» Records contained in a dataset:
***

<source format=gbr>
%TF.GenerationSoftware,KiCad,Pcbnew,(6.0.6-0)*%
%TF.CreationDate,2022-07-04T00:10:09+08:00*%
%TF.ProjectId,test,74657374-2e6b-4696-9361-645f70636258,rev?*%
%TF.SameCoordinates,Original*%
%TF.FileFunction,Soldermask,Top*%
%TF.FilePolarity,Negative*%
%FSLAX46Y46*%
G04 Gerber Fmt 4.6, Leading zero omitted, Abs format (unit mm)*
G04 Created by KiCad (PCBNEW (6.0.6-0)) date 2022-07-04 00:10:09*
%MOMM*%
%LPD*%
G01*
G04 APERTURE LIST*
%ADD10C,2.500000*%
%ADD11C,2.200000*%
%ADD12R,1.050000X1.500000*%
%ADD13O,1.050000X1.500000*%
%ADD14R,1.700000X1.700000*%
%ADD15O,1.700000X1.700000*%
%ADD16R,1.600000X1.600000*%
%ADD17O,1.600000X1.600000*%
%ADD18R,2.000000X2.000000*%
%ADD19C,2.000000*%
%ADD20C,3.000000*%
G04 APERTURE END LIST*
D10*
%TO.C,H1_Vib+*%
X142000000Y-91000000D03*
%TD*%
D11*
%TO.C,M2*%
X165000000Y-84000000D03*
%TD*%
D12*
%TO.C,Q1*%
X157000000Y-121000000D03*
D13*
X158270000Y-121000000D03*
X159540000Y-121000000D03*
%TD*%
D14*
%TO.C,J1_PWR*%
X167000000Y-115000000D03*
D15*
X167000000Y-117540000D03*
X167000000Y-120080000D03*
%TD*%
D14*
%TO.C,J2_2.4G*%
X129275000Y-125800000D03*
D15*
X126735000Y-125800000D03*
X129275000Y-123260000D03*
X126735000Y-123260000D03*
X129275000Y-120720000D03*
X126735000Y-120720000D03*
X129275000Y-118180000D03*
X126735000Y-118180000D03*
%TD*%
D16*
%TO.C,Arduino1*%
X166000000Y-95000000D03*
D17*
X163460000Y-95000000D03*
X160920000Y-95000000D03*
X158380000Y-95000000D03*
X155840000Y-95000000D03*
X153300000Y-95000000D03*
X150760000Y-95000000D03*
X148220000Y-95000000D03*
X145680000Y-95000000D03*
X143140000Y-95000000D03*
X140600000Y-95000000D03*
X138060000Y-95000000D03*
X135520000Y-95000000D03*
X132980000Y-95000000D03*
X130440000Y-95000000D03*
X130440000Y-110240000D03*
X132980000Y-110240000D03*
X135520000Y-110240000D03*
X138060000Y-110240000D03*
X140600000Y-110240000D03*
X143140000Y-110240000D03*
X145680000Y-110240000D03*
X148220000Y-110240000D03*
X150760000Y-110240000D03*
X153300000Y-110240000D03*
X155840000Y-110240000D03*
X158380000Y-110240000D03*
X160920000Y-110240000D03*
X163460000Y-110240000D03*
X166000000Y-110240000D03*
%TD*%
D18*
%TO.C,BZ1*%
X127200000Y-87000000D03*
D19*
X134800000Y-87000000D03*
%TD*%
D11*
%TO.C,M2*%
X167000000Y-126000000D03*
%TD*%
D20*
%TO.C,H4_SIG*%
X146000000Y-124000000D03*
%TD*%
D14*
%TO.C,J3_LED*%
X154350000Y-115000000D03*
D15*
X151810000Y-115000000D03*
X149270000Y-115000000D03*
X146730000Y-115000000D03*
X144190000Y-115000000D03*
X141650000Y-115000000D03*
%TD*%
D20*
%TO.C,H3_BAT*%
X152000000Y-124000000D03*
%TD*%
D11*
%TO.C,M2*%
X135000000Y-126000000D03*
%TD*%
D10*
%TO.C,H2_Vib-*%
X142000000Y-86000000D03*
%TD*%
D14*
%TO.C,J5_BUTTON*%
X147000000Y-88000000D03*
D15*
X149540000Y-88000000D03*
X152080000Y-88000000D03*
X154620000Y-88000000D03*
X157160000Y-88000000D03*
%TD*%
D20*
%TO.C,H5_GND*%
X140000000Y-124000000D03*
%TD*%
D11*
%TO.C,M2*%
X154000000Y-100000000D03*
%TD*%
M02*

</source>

***

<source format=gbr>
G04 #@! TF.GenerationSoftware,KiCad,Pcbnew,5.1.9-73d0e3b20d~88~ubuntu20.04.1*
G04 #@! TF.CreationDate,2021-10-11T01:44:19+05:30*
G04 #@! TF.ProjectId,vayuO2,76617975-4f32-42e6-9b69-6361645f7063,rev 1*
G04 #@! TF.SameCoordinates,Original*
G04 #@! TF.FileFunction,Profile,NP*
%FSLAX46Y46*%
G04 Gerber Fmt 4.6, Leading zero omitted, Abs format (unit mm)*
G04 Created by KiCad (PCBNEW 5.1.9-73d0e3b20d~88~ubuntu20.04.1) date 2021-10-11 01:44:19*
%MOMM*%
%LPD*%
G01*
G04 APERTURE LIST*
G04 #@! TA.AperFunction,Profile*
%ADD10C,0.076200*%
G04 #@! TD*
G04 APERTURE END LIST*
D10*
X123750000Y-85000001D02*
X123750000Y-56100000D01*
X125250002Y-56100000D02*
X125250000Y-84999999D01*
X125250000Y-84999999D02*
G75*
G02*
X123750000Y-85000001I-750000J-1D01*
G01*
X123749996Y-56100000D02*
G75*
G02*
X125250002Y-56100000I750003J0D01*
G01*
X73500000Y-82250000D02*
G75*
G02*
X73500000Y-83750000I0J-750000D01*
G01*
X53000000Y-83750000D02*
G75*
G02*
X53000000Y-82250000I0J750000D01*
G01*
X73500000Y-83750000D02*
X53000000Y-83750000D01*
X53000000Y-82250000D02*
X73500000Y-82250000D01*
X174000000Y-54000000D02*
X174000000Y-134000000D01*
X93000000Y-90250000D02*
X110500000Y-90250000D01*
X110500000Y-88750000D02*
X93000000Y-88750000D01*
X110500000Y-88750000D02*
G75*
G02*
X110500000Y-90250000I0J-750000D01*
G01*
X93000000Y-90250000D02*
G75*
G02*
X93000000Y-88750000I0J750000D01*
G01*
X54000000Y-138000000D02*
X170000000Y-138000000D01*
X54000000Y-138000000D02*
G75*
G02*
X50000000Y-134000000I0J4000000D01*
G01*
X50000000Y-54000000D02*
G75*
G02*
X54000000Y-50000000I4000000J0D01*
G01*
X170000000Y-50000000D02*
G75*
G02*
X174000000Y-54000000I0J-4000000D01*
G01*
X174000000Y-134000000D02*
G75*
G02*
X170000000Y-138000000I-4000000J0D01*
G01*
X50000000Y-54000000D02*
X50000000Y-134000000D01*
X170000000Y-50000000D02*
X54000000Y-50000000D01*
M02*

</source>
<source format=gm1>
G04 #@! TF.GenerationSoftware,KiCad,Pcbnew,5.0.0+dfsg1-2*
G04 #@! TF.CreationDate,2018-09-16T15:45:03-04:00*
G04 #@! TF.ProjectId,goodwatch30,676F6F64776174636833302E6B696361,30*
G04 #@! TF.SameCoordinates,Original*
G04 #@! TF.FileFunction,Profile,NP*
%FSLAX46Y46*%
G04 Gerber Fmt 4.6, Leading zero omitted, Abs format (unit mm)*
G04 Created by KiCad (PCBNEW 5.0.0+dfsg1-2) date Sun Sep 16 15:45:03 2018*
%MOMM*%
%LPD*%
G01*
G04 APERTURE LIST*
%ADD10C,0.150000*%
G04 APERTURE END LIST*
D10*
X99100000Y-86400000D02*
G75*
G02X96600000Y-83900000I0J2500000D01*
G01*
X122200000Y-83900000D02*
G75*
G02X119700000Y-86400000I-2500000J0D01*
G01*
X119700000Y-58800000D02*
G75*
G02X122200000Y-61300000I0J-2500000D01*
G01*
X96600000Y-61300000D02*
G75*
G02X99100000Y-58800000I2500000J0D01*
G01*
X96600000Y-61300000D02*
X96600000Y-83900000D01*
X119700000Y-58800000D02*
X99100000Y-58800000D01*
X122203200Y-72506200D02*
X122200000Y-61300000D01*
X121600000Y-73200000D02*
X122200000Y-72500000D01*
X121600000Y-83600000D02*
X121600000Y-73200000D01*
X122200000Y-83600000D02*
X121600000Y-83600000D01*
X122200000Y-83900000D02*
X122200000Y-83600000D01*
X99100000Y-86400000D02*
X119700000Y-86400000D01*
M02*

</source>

***

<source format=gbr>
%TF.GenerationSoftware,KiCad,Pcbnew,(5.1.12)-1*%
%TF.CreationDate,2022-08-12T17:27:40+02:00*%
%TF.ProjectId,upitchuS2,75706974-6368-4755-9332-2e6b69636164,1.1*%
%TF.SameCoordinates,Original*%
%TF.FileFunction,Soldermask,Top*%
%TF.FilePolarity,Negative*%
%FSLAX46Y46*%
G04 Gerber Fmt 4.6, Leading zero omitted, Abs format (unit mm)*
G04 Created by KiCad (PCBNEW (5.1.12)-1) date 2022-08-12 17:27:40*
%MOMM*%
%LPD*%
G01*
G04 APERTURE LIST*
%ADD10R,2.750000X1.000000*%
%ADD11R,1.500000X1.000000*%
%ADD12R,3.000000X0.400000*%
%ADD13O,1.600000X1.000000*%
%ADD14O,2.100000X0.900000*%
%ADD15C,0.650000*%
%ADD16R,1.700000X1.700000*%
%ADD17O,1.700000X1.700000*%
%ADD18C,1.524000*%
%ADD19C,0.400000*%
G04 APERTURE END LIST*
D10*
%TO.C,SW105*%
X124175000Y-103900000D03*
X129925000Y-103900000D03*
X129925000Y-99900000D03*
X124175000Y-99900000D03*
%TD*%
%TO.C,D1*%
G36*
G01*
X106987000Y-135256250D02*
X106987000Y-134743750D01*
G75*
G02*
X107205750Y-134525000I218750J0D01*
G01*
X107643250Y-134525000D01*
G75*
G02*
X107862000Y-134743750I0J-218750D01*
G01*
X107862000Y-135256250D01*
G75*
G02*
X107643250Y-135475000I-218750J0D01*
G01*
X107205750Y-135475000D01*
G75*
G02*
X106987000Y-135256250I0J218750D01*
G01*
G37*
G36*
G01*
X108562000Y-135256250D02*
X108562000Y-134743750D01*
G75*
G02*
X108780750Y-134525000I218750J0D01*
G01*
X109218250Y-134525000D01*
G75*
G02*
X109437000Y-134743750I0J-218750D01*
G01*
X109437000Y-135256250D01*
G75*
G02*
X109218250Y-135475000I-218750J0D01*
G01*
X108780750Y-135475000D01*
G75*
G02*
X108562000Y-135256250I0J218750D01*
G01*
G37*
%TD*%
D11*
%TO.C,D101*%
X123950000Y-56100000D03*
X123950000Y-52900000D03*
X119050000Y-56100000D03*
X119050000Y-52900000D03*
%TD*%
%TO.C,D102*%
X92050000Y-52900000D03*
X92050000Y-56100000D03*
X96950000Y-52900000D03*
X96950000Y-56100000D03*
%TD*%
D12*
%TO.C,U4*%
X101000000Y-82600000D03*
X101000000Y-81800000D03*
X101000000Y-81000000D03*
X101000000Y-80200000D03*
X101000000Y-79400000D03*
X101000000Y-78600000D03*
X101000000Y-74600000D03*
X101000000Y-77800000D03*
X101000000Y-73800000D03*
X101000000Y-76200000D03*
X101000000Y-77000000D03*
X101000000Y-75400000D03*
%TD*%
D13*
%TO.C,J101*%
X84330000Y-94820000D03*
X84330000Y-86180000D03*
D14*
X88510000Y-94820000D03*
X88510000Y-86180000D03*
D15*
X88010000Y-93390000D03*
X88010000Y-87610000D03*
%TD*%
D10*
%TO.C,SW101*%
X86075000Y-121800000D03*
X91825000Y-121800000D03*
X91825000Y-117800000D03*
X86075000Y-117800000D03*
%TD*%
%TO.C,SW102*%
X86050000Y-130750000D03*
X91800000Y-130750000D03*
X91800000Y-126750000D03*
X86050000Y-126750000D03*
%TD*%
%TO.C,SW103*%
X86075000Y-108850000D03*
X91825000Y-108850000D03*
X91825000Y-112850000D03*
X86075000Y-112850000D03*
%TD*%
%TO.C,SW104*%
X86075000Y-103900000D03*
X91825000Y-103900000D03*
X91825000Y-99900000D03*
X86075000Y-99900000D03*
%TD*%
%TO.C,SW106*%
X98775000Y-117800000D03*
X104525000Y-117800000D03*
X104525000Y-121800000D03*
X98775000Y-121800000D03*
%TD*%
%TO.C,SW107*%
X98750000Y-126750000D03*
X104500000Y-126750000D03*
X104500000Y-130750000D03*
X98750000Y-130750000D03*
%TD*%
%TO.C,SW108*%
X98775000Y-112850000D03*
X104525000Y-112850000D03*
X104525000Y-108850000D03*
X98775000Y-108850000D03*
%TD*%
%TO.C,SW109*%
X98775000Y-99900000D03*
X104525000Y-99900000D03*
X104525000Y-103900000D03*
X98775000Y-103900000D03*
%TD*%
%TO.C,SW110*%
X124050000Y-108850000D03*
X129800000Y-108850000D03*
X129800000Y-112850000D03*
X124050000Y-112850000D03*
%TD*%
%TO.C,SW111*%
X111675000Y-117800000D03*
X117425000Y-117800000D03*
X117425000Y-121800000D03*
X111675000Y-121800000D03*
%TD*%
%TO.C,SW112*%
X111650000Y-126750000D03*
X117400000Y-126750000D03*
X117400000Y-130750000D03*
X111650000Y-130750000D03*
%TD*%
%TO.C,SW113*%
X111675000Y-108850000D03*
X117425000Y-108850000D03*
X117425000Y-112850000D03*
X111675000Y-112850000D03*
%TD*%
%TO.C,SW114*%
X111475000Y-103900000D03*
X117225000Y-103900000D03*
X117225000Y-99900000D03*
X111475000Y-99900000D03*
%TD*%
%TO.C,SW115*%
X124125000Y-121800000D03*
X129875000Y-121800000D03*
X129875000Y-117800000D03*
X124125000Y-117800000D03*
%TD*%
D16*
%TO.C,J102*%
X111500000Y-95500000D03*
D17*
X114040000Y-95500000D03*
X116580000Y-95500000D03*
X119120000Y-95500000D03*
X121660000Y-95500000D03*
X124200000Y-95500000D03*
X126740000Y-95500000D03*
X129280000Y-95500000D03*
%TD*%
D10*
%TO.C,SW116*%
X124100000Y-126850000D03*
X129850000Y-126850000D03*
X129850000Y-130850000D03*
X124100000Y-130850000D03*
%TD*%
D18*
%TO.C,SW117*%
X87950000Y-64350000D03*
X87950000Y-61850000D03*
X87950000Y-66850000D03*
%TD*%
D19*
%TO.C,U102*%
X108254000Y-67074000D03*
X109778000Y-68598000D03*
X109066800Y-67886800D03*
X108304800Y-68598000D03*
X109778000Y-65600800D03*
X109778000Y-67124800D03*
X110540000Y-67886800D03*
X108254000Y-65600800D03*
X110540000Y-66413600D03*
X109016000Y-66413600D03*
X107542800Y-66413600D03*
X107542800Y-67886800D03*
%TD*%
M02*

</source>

***

» Exercise aim: Please return all lines from the records that hold the word "Original".

» Solution to this exercise:
%TF.SameCoordinates,Original*%
G04 #@! TF.SameCoordinates,Original*
G04 #@! TF.SameCoordinates,Original*
%TF.SameCoordinates,Original*%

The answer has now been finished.